TEXTO DE LECTURA:
>>>

Desde el pasado domingo, la televisión nos ha ido preparando para la Semana Santa. Unos canales pronosticaban buen tiempo dando imágenes de Benidorm con mucha gente bañándose, otros hablaban de Sevilla y Málaga (costaleros, hermandades, etc.), y algunos auguraban que durante estos días la ocupación turística en España alcanzaría el 80 por ciento. Cada año cuando todo esto ocurre mí mujer (que es choquera) se queja del centralismo sevillano, lo mismo que yo del madrileño, bueno, cosas que pasan, a lo mejor son simplemente ‘tics’ y ninguno de los dos tenemos razón.

<<<

OBJETIVO DEL EJERCICIO:
Responde, por favor, estas preguntas sobre el texto de lectura:
1. ¿De qué lugar daban imágenes unos canales para pronosticar buen tiempo?
2. ¿Qué porcentaje de ocupación turística en España auguraban algunos canales?
3. ¿De qué centralismo se queja la mujer mencionada?

MATERIAL MOSTRADO:
>>>

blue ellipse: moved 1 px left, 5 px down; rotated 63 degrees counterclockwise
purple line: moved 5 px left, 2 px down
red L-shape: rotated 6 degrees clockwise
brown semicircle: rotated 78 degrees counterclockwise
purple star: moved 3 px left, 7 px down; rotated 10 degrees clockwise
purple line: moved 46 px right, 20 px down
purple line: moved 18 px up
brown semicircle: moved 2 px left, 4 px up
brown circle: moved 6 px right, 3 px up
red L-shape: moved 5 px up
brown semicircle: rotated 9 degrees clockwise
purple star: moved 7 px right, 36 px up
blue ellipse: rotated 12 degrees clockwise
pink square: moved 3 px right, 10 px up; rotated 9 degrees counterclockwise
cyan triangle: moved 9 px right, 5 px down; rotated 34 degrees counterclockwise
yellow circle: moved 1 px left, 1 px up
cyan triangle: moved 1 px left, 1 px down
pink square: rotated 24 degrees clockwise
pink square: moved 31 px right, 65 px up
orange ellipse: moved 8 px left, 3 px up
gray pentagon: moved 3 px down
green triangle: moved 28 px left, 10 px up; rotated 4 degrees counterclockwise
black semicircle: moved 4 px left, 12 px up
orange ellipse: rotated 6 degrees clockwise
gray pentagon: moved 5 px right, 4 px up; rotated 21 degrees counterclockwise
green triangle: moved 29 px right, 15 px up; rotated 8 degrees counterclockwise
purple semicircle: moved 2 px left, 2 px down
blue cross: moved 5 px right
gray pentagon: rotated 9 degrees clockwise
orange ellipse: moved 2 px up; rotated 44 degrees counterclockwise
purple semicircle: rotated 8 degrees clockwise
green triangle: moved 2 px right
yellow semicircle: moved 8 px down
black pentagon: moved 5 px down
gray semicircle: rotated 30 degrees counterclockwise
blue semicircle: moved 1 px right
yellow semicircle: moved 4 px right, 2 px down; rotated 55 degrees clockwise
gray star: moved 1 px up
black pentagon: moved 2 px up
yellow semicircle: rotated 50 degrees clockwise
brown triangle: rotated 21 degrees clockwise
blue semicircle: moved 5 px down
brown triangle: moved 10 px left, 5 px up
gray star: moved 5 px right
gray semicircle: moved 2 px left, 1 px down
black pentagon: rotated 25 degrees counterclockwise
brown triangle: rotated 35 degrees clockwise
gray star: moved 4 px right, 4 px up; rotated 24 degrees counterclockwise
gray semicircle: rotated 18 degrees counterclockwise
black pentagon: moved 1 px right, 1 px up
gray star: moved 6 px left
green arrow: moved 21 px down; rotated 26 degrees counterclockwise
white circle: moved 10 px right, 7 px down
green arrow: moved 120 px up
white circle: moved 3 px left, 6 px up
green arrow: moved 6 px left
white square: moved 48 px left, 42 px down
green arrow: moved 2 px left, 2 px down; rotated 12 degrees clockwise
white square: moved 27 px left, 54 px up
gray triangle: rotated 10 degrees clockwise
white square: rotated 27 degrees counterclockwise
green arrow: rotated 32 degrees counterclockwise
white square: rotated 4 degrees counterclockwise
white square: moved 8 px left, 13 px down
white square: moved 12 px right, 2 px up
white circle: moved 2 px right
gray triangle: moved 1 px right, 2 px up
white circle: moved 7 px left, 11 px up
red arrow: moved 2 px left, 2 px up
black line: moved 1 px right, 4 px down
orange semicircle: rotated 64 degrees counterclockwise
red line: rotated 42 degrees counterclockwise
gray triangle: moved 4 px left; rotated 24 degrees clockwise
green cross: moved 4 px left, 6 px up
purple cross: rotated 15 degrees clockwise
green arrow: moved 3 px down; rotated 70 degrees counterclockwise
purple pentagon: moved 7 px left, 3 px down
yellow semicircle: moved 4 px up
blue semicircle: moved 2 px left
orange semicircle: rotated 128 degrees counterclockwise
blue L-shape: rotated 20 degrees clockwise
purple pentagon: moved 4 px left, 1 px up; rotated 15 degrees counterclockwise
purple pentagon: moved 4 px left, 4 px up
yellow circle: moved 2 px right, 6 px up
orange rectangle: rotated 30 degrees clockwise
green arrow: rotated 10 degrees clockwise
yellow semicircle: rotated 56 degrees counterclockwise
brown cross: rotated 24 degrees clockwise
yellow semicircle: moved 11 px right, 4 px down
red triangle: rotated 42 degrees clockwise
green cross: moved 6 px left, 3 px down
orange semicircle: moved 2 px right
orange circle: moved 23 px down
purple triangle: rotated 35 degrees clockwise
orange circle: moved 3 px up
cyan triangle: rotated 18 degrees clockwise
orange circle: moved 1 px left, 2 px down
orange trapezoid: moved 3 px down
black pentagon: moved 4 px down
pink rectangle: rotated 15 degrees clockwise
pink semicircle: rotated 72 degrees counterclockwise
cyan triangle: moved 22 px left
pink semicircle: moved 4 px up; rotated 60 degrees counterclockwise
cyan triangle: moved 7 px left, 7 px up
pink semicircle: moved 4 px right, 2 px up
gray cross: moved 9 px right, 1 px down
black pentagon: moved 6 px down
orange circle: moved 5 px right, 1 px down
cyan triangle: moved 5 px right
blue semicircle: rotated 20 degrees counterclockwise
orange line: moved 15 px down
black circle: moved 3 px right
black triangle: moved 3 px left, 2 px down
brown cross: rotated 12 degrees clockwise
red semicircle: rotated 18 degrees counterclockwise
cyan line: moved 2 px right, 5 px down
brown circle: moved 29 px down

<<<

SOLUCIÓN DEL EJERCICIO:
1. De Benidorm.
2. El 80 por ciento.
3. Del centralismo sevillano.